• Exercise inputs:
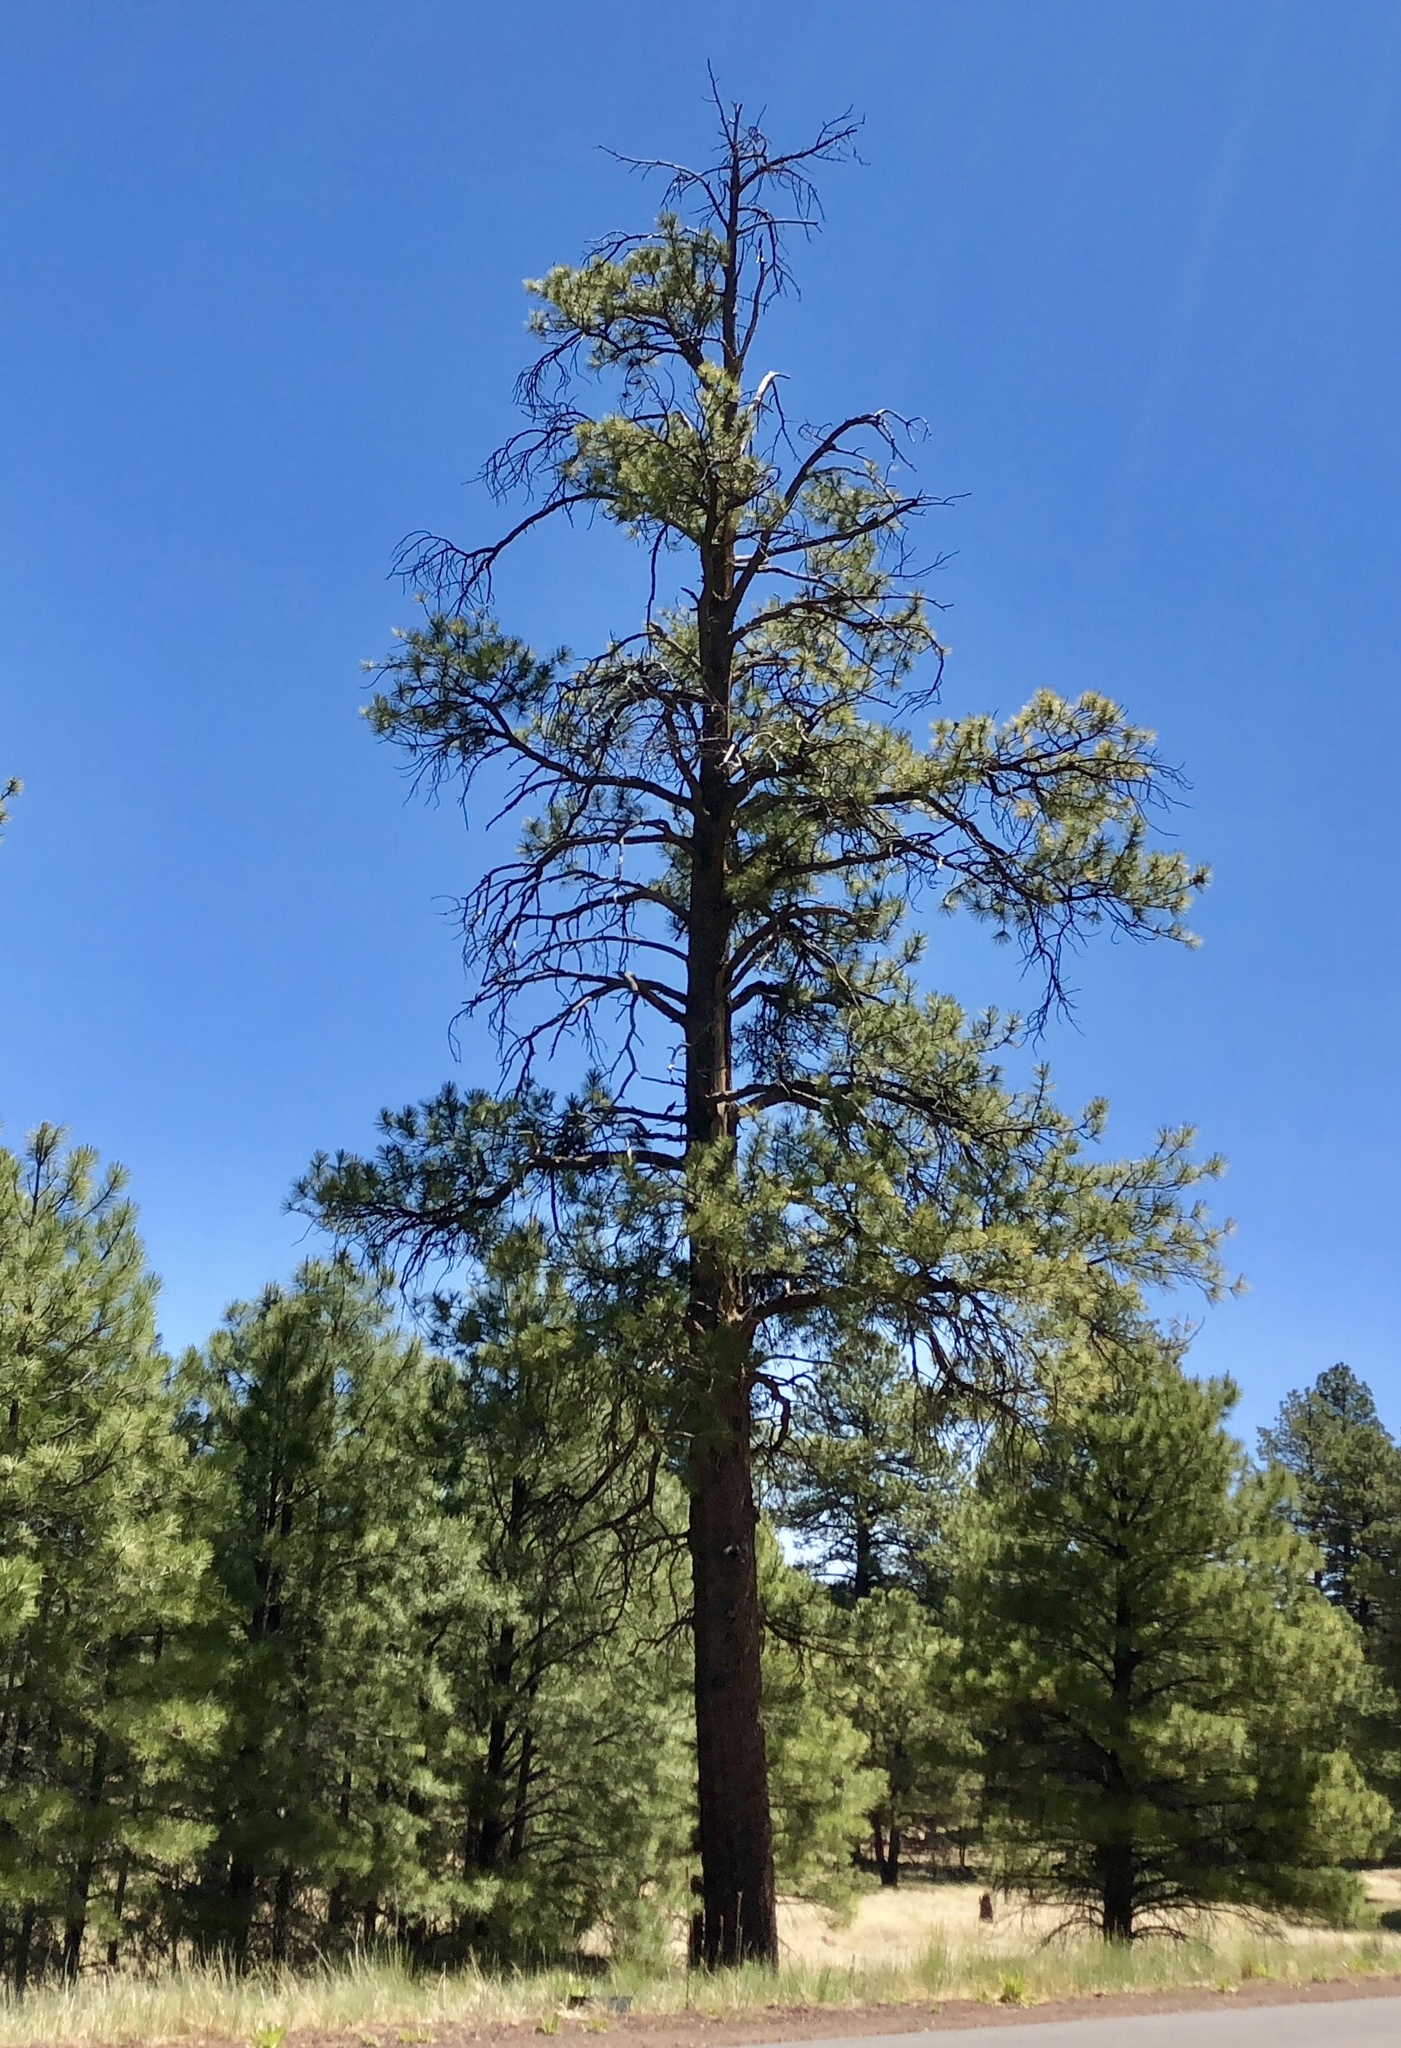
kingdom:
* * *
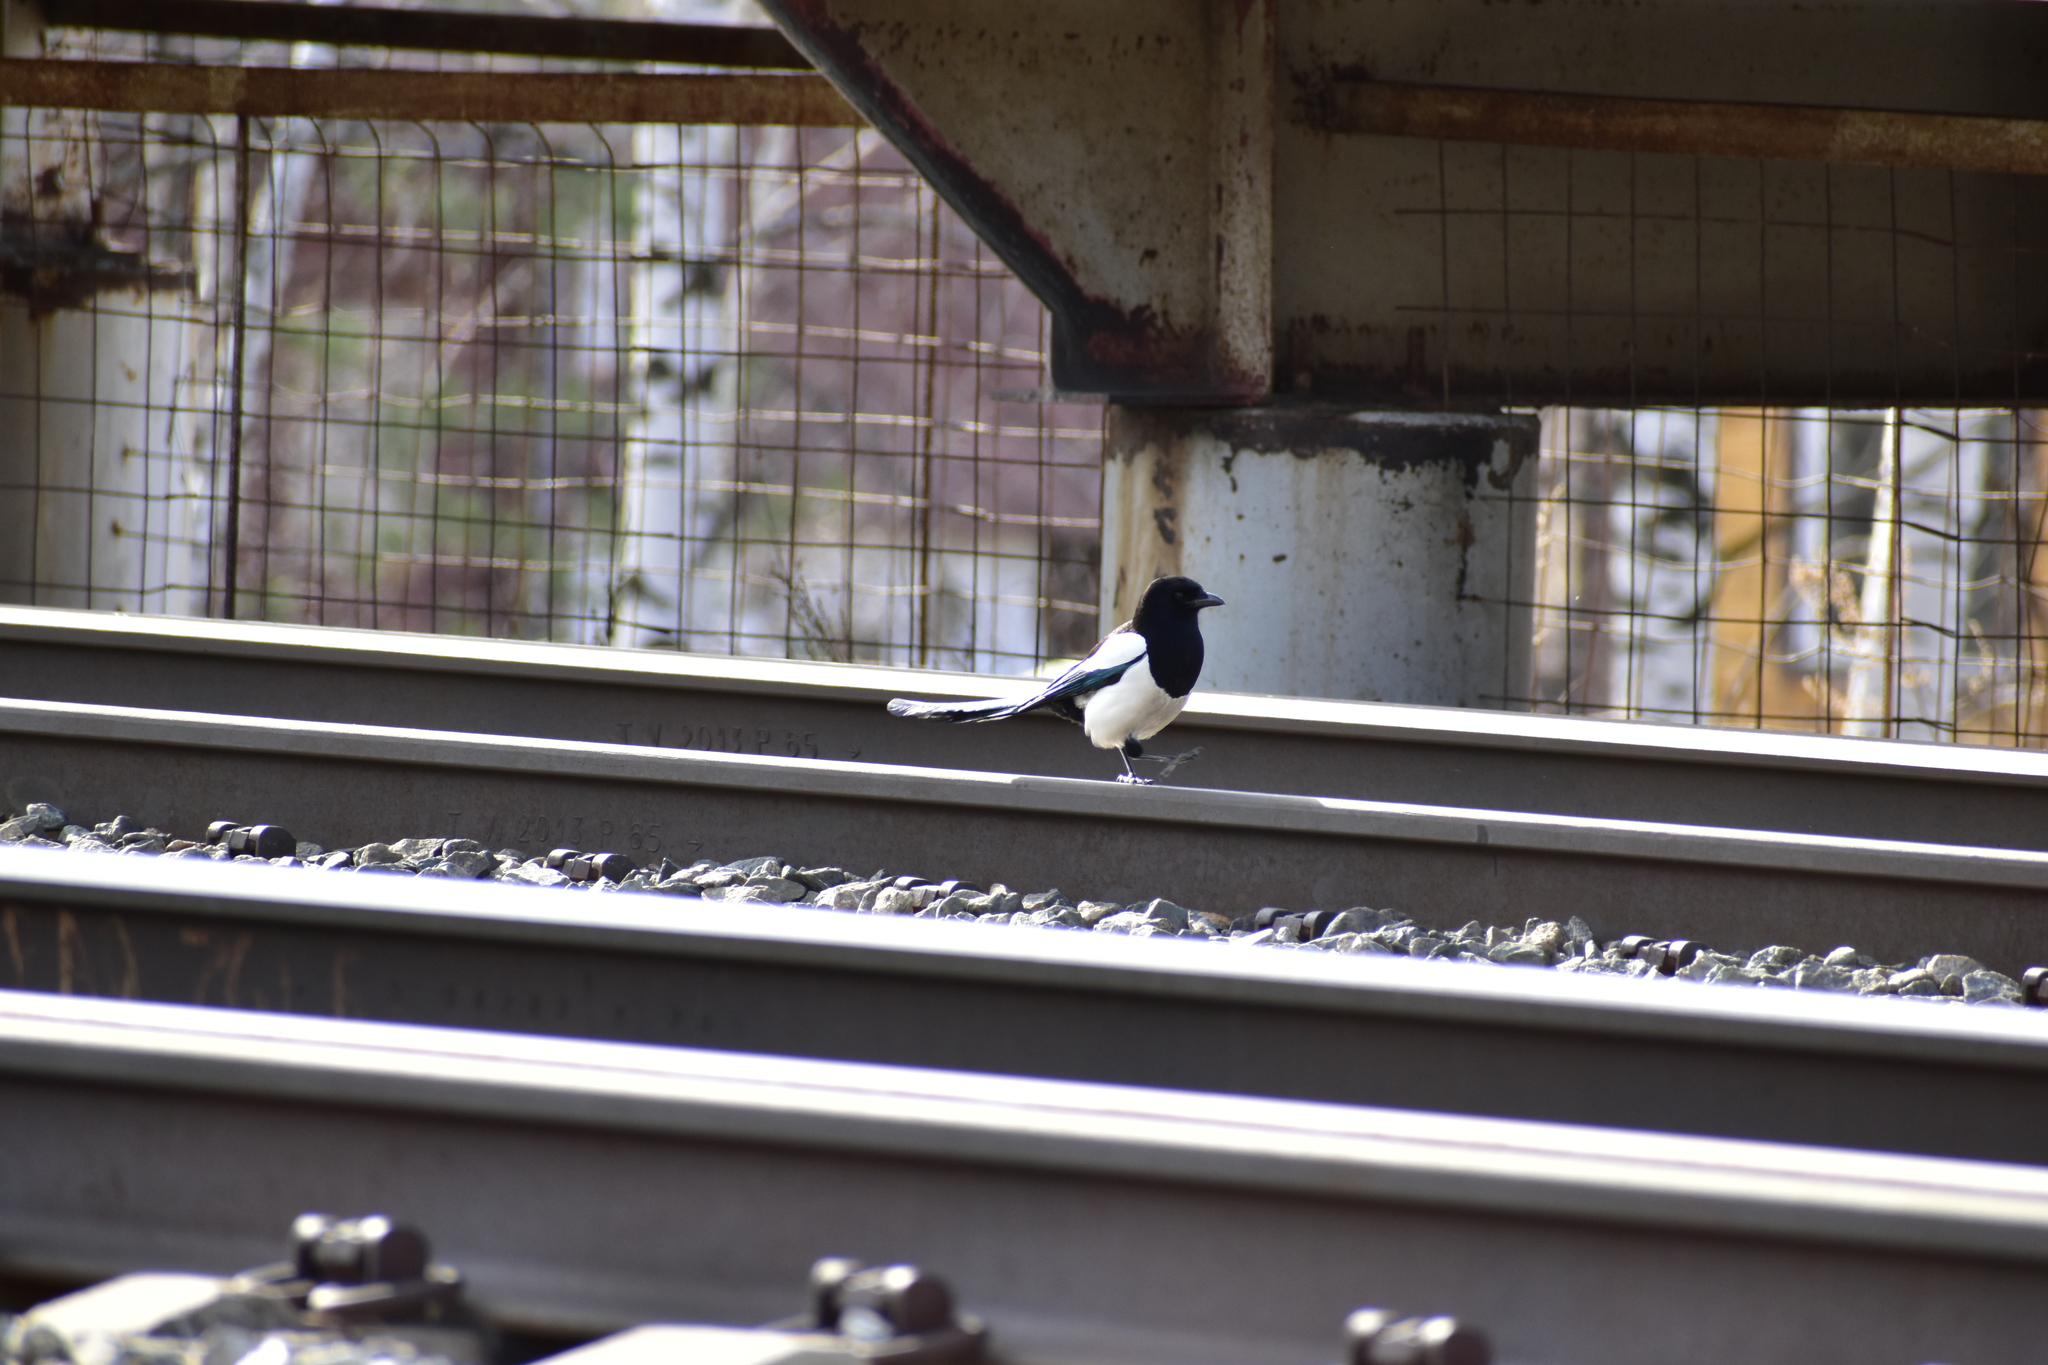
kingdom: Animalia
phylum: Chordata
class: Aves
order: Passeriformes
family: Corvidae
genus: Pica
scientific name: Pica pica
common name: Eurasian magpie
...
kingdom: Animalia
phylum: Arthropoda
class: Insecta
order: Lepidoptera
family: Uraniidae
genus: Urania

• What is required: Retype the lines of the entries word for word, starting at the line that has "phylum: Chordata" and stopping after the line that has "common name: Eurasian magpie".

• The solution:
phylum: Chordata
class: Aves
order: Passeriformes
family: Corvidae
genus: Pica
scientific name: Pica pica
common name: Eurasian magpie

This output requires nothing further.